How Isaac Hardin abandoned his Washington County property and took up in Wilkes County I do not know. Reference 2, Hitz 1954, tells us no law prevented the holders of warrants or certificates from selling them to others, who would present the warrants to lands courts who would issue new warrants in the purchaser's name.

Isaac Harden (with that spelling) is mentioned as having applied for 200 acres in Wilkes County which was subsumed in a larger claim by John Holden on 6 Sep 1789. I believe the "old warrant of Isaac Hardin's" claimed in September by Holden was the 148 acres on which Hardin lived when he left the state in March.

ADAM HARDIN    
 
1788: Adam "Hardy" is in the Georgia Colonial and Head right Plat Index for 290 acres in Washington County on Sandhill Creek. The Feb. 22, 1785 statute was in effect: No purchase price, only fees; and cultivation was no longer required. No surveys were to be made after Feb. 22, 1786. His descendants write about Sandhill Creek, so Adam received title by some means. The number of acres, 290, is probably explained under the provisions of the Act of Feb 25, 1784 under which bounty grants (for soldiers) were issued in Washington County with a 15% increase in previous acreage instead of being tax free for 10 years. The following were to receive 287.5 acres: Privates in Minute Battalions; Privates in Militia; Refugee Private in Militia; Seamen in Galleys; Citizens; and Deserter from British. The amount of land received by Adam "Hardy" implies he was in one of the above categories. It says nothing of his marital status.
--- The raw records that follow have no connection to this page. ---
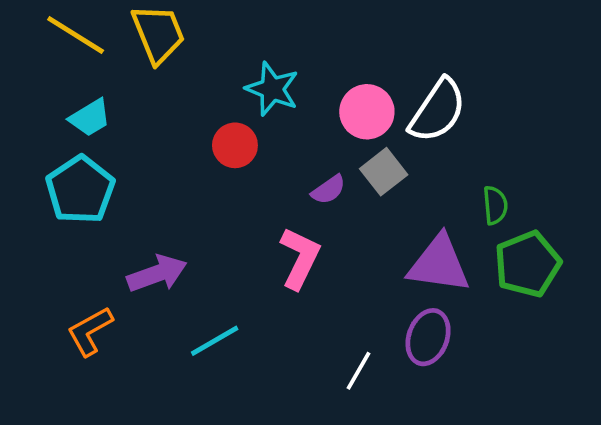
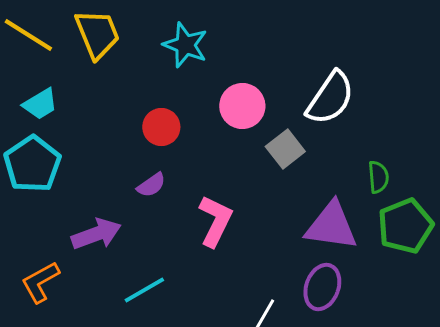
cyan star: (272, 89) -> (185, 45), moved
pink circle: (367, 112) -> (242, 106), moved
purple semicircle: (329, 190) -> (151, 185), moved

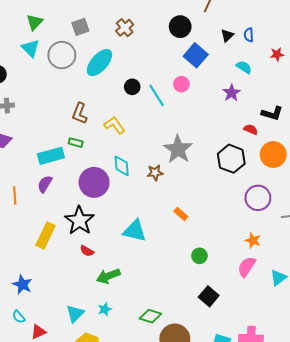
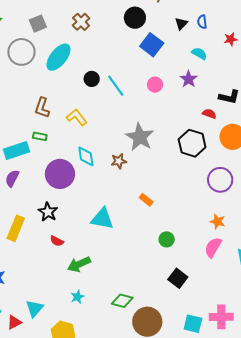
pink circle: (181, 84) -> (155, 85), moved
black star: (79, 221) -> (48, 212), size x0.7
cyan triangle: (75, 314) -> (35, 308), moved

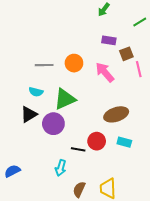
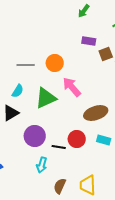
pink arrow: (105, 72) -> (72, 87), moved
cyan semicircle: (36, 92) -> (18, 91), turned -72
purple circle: (53, 124) -> (35, 136), moved

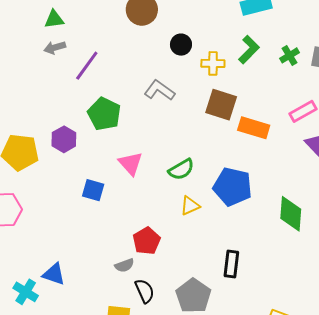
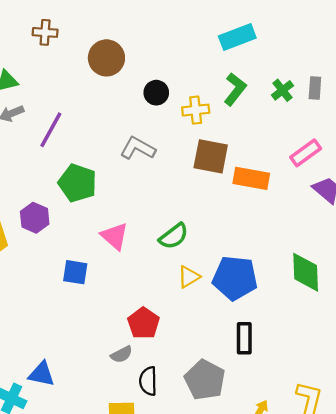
blue pentagon: (233, 187) -> (235, 278), moved
black semicircle: (145, 291) -> (148, 381), turned -150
Adam's Washington County survey was two years after his cousin Isaac's. 

On 1789 Oct 29, Adam Harden (with that spelling) received 200 acres in Wilkes County "by Wheeler's lands." The deed was registered on 10 Nov 1789. Note this date is after the theorized departure of Isaac Hardin from Wilkes County.
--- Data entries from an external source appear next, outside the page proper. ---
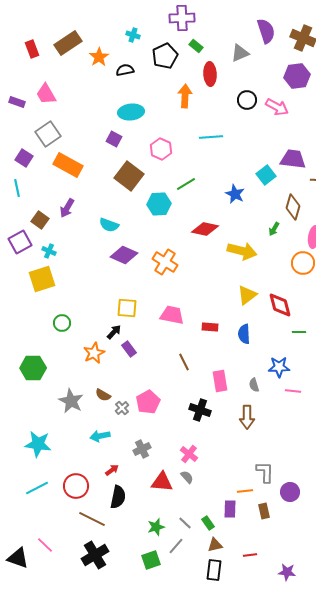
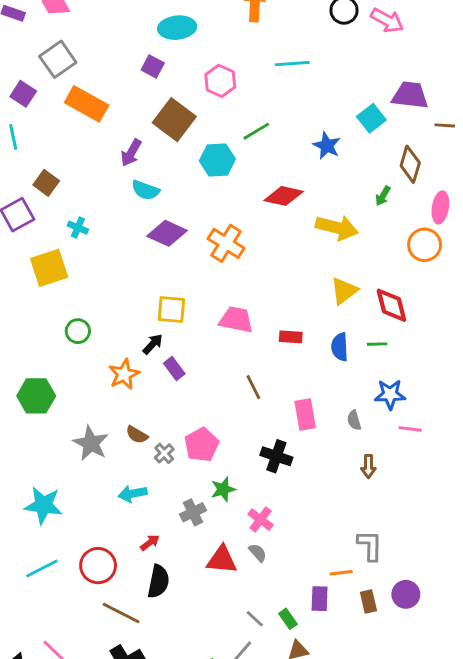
purple arrow: (67, 208) -> (131, 153), moved
cyan cross: (49, 251) -> (78, 228), moved
green line: (299, 332) -> (377, 344), moved
brown arrow: (247, 417) -> (368, 466), moved, size x0.7
purple circle: (290, 492) -> (406, 594), moved
green star: (156, 527) -> (223, 489), moved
1790 June 14 Adam Harden receives title from Governor Telfair for 290 acres in Washington County. It was registered 2 days later. The land adjoined Anderson, Braswell, Burk, Wood and Williams.  
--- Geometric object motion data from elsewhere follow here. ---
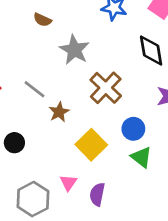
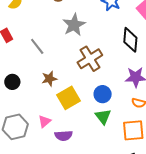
brown star: (59, 112) -> (49, 79), moved
purple semicircle: (97, 194) -> (64, 136), turned -120

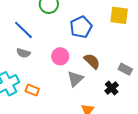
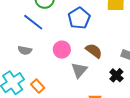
blue line: (23, 30) -> (33, 22), moved
orange rectangle: (32, 90) -> (38, 86), turned 32

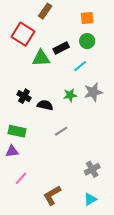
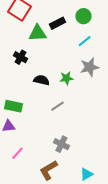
cyan line: (80, 66) -> (84, 41), moved
green star: (70, 95) -> (66, 78), moved
black cross: (24, 96) -> (20, 57), moved
gray cross: (92, 169) -> (61, 144), moved, turned -35

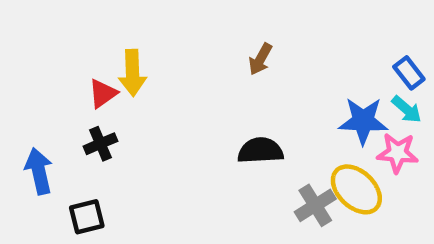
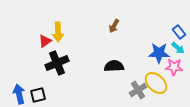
black cross: (100, 144) -> (57, 63), moved, size x1.6
blue arrow: (39, 171) -> (19, 94), moved

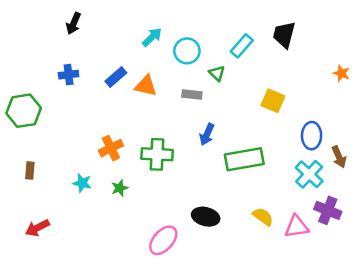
DAVID CLAY (who married Eve Hardin)

1785 Dec 5 David Clay receives a warrant of survey for 200 acres in Washington County on Buffalo Creek. It may be a coincidence that Isaac Hardin warrant was in the same month. David Clay's, dated Dec 5, 1785 was in Book F p. 350; Isaac Hardin's, dated 1785 was on page 365.

I am unclear which brother EVE HARDIN traveled with and when, or when and where she met David Clay. Did they travel together from Chatham County or meet in Georgia? She married him Sep 26, 1792 in Warren County, at least seven years after he appears in Georgia.